Editorial: Share and Share Alike
Other segments of foodservice could teach chains a lot about support.
By Mary Boltz Chapman, Editor-in-Chief -- Chain Leader, 3/1/2006
I recently participated in judging the International Foodservice Manufacturers Association’s Silver Plate Awards. It’s an interesting and thorough process: Foodservice operators in nine segments are nominated based on their menu innovation, human-resources practices, operations and results, and industry leadership. The panel of judges is comprised of the previous year’s winners and trade-press editors. After narrowing the field to the top operators in each segment, we gather to discuss the entries and advocate for our favorites, then elect a winner.
Leading Institutions
Because my knowledge of some of the categories is limited, I depend on this forum to teach me about the nominees beyond what’s on the entry forms so I can make an educated decision. I’m particularly interested in the opinion of last year’s winner in a given segment.
What I find interesting about those in the noncommercial segments like health care and colleges is how often the judges from those segments know the nominees well and have toured their operations.
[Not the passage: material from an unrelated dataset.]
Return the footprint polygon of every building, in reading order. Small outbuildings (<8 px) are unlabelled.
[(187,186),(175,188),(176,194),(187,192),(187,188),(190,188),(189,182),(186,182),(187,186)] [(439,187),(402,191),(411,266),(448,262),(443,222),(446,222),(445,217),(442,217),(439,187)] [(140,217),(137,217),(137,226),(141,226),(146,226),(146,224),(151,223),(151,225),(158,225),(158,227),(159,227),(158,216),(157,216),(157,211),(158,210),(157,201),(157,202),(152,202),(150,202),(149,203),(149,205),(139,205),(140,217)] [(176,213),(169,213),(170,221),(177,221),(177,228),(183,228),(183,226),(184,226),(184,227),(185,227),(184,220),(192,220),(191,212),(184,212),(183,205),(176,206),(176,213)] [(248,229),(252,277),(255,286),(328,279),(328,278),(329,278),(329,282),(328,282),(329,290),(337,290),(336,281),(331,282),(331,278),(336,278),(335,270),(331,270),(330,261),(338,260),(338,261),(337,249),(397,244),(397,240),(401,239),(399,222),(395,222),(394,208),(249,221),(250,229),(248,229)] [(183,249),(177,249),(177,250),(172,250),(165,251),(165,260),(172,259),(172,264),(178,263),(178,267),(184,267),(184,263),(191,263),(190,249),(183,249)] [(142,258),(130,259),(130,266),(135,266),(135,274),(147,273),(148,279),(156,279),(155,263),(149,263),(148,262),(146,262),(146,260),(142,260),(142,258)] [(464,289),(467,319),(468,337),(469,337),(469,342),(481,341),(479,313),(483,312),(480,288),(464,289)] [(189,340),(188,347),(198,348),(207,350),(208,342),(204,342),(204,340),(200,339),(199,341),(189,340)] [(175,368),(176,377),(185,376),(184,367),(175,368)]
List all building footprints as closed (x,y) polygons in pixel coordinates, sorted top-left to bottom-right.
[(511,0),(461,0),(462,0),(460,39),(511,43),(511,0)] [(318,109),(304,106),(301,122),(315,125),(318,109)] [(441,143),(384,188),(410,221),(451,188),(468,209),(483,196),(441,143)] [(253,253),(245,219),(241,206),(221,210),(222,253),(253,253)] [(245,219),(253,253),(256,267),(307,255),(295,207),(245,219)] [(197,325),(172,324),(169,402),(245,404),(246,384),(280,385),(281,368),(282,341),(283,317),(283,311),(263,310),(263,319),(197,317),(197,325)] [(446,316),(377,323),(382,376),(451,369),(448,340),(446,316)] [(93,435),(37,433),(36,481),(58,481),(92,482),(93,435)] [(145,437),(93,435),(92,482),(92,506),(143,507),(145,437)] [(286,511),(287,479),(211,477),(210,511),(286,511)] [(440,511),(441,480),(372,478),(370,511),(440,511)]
When someone has a great retail program that is building incremental sales in, say, one of their dormitories, they share how they did it with other university foodservice operators. If a hospital foodservice director is serving meals room-service-style within 40 minutes of a patient’s ordering it, other health-care operators are usually welcome to observe the system.
Chains can learn from that.
Share the Wealth
No, I don’t think you should invite all your competitors in the next time you roll out a better way to expedite takeout orders. The noncommercial operators are not generally competing directly against one another, whereas chains certainly are.
But there are ways to share experience with each another for the benefit of the industry in general. A good example of that is diversity. Many chains support organizations like the Women’s Foodservice Forum and MultiCultural Foodservice & Hospitality Alliance. Those who do know that there’s a competitive advantage to hiring and promoting women and minorities throughout the company. They could keep the methods they’ve used to ensure inclusion to themselves. But most of those progressive companies are happy to share their success because it benefits the whole industry.
Another example is food safety. I have never spoken to a restaurant executive in charge of quality and food safety who wasn’t a strong advocate. On the other hand, I have come across media machines within chains who wouldn’t allow access to their food-safety people. If there ever was a topic that should never be supressed due to “competitive issues,” this is it. Would they claim, “My restaurant is safer than yours”?
Our industry offers many outlets to share ideas and best practices. We have a wide range of industry magazines, all of which fill their pages with operators’ successful ideas. There are dozens of gatherings, from the wide-ranging to the tightly focused, both formal and informal. A growing number of Web-based forums let operators pick each other’s brains online.
If you’re not taking advantage of learning all you can from other chain operators and sharing your own knowledge, you’re missing a lot of opportunity. And you may never be discussed at the Silver Plate judging.